The man looked to be somewhere in his fifties. He was of average height with a stocky build that had my teeth grinding together and my fists clenching so tight my knuckles turned white. His gut spoke to drinking too much booze, but the rest of him was solid, from his shoulders to his legs.
This guy had serious height and weight on Serenity. Too fucking much. If he’d wanted to, he could have done some serious damage to a small thing like her. I suddenly had the desire to wring her smooth, delicate neck for putting herself in such a dangerous situation.
“This is private land. You’ve got no right bein’ here.”
I was sure the man was packing. If it wasn’t on his person, odds were, it was right inside the door, at easy reach. Knowing that didn’t stop me, but I kept my steps measured and calm.
“This’ll only take a minute, then we’ll be on our way. We just have a message to deliver.”
Bryce stayed at the base of the steps as I climbed them—careful to keep the hitch in my step from the prosthesis from showing—to face off with the man.
He crossed his arms over his barrel chest as he eyed me up and down. I didn’t miss the way his throat worked on a thick swallow. He might have been big enough to do some damage to Serenity, but I was a whole different story. I could crush this fucker like a bug.
“Don’t see how you got anything to say I wanna hear.”
I stopped with only about a foot between us and spoke through gritted teeth. “Oh, you’ll want to hear this. And you’ll want to take my words to heart. Believe me.”
The man’s eyes narrowed, nothing but dark, fathomless hatred in their dull depths. This was a man who woke up mad at the world every morning and went to bed every night blaming it for his shortcomings. He was a miserable fuck who would never be happy with anything.
He jerked his chin up in a failed attempt to intimidate. “Think it’d be smart to get the fuck off my land. Or we’ll move you off ourselves.”
My lips pulled up, the humorless smirk on my face more intimidating than his pathetic chin jerk, and I knew that by the way the color slowly leached from his ruddy cheeks.

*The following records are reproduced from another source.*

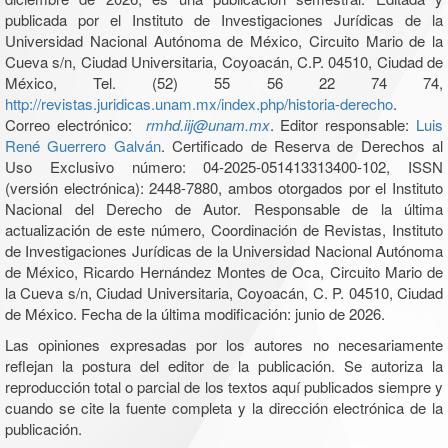
publicada por el Instituto de Investigaciones Jurídicas de la
Universidad Nacional Autónoma de México, Circuito Mario de la
Cueva s/n, Ciudad Universitaria, Coyoacán, C.P. 04510, Ciudad de
México, Tel. (52) 55 56 22 74 74,
http://revistas.juridicas.unam.mx/index.php/historia-derecho
.
Correo electrónico:
rmhd.iij@unam.mx
. Editor responsable:
Luis
René Guerrero Galván
. Certificado de Reserva de Derechos al
Uso Exclusivo número: 04-2025-051413313400-102, ISSN
(versión electrónica): 2448-7880, ambos otorgados por el Instituto
Nacional del Derecho de Autor. Responsable de la última
actualización de este número, Coordinación de Revistas, Instituto
de Investigaciones Jurídicas de la Universidad Nacional Autónoma
de México, Ricardo Hernández Montes de Oca, Circuito Mario de
la Cueva s/n, Ciudad Universitaria, Coyoacán, C. P. 04510, Ciudad
de México. Fecha de la última modificación: junio de 2026.
Las opiniones expresadas por los autores no necesariamente
reflejan la postura del editor de la publicación. Se autoriza la
reproducción total o parcial de los textos aquí publicados siempre y
cuando se cite la fuente completa y la dirección electrónica de la
publicación.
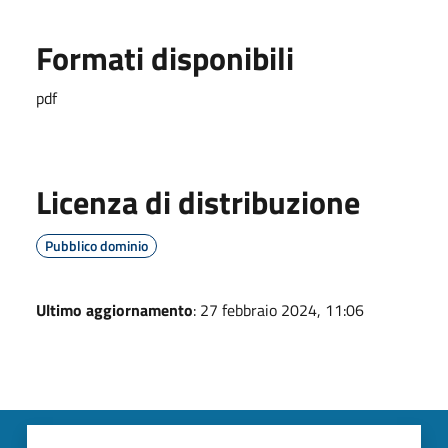
Formati disponibili
pdf
Licenza di distribuzione
Pubblico dominio
Ultimo aggiornamento
: 27 febbraio 2024, 11:06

“Close confines like this, I can promise you won’t get to that gun you got stashed behind the door before my knife’s out of the sheath tucked at my back and the blade’s pressed against your throat.

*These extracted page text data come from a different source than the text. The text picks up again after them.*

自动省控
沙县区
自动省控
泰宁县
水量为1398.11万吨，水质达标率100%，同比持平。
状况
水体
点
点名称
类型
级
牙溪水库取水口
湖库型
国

But if you want to try it, be my guest.”
He blinked.
“And before you think any of your piece-of-shit hillbilly brothers can save you, my boy back there’s a much faster draw and a hell of a better shot. Pretty sure you’re smart enough to know who we are, so you also know I’m not lying.”

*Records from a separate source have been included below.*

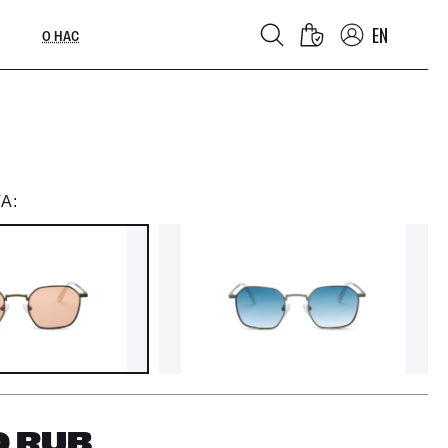
EN
О НАС
А:
0
RUB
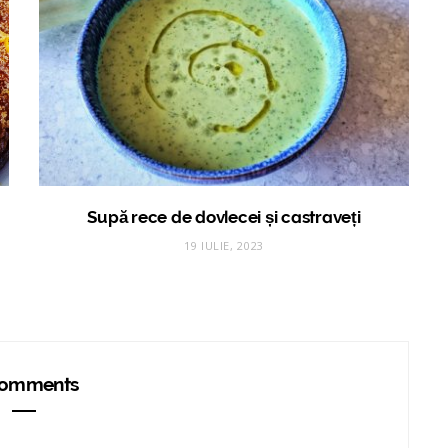
Supă rece de dovlecei și castraveți
19 IULIE, 2023
omments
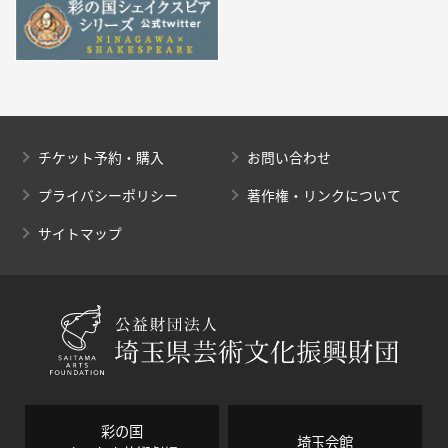
チケット予約・購入
お問い合わせ
プライバシーポリシー
著作権・リンクについて
サイトマップ
彩の国
埼玉会館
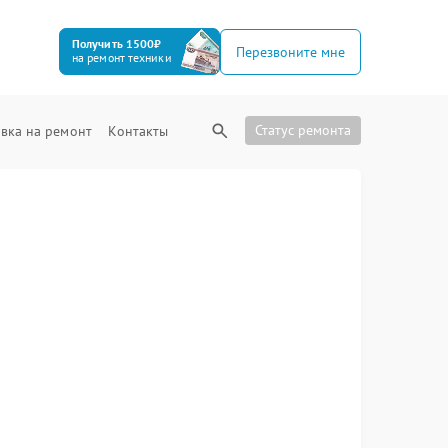
Получить 1500₽
Перезвоните мне
на ремонт техники
Статус ремонта
вка на ремонт
Контакты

Cyrus cast his eyes to something or someone over my shoulder, giving the person an almost imperceptible shake of the head.
“Smart choice. I got word you were in my town today, causing a scene and stirring up trouble.”
“What I do with my boy ain’t got nothin’ to do with you. I suggest you mind your own business.”
“See, that’s where you’re wrong. Your boy lives in my town, that means he’s got us looking out for him.
As far as you’re concerned, that kid’s no longer on your radar, and Hope Valley’s nothing more than a memory.
I catch wind you’ve set foot in my town or even so much as breathed that foul, sour-rot breath of yours in that boy’s direction, I’m going to come back here, and my next visit won’t be near as civilized. ”
His arrogance and narcissism wouldn’t allow him to back down or cower, even though he knew he didn’t stand a chance. His Adam’s apple bobbed in a telltale show of fear. “You threatening me?”
“Goddamn right I am. And you don’t want me to have to come out and do it again.” I took a single step back. “Now, nod your head to tell me you understand what I’m saying so I can get the fuck out of this hellhole.”
His jaw worked back and forth, and I could actually hear his teeth grind. We continued to stare at one another. I kept my eyes pinned to his but caught the way his fists clenched and flexed at his sides.
Unlike him, I was a patient man. I could out-wait him. However, it didn’t take long for him to give in, and he finally nodded.
I didn’t bother hanging around for another second. I simply turned my back on the asshole and walked back to my truck. He wasn’t worth turning back for.